• Problem to work on: Edit the material from its beginning through the line containing "genus: Lygaeus", both ends included, so that "common name" becomes "vernacular name". Keep everything else the same.

[Records from a dataset]
-----
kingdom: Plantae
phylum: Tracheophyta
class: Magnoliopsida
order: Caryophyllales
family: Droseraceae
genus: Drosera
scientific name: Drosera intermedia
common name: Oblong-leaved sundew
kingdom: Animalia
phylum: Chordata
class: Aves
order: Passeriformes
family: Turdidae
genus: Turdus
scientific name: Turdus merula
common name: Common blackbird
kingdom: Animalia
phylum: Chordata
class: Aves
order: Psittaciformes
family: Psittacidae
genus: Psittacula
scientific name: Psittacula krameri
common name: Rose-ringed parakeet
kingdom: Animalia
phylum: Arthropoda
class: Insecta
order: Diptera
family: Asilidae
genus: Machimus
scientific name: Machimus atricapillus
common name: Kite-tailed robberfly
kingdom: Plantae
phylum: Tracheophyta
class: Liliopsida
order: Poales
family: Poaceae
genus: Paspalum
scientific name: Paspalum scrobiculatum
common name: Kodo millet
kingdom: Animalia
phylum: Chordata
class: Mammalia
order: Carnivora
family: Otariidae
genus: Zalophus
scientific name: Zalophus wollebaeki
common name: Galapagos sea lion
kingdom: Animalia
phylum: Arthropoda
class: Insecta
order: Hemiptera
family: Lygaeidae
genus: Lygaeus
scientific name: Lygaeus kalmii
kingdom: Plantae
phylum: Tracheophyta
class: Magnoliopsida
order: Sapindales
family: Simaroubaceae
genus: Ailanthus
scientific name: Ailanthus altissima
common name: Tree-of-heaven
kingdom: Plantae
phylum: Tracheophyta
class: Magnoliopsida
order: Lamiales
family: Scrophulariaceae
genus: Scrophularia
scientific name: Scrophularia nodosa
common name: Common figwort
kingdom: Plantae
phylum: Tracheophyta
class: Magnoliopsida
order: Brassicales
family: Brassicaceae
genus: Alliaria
-----
• Completed exercise:
kingdom: Plantae
phylum: Tracheophyta
class: Magnoliopsida
order: Caryophyllales
family: Droseraceae
genus: Drosera
scientific name: Drosera intermedia
vernacular name: Oblong-leaved sundew
kingdom: Animalia
phylum: Chordata
class: Aves
order: Passeriformes
family: Turdidae
genus: Turdus
scientific name: Turdus merula
vernacular name: Common blackbird
kingdom: Animalia
phylum: Chordata
class: Aves
order: Psittaciformes
family: Psittacidae
genus: Psittacula
scientific name: Psittacula krameri
vernacular name: Rose-ringed parakeet
kingdom: Animalia
phylum: Arthropoda
class: Insecta
order: Diptera
family: Asilidae
genus: Machimus
scientific name: Machimus atricapillus
vernacular name: Kite-tailed robberfly
kingdom: Plantae
phylum: Tracheophyta
class: Liliopsida
order: Poales
family: Poaceae
genus: Paspalum
scientific name: Paspalum scrobiculatum
vernacular name: Kodo millet
kingdom: Animalia
phylum: Chordata
class: Mammalia
order: Carnivora
family: Otariidae
genus: Zalophus
scientific name: Zalophus wollebaeki
vernacular name: Galapagos sea lion
kingdom: Animalia
phylum: Arthropoda
class: Insecta
order: Hemiptera
family: Lygaeidae
genus: Lygaeus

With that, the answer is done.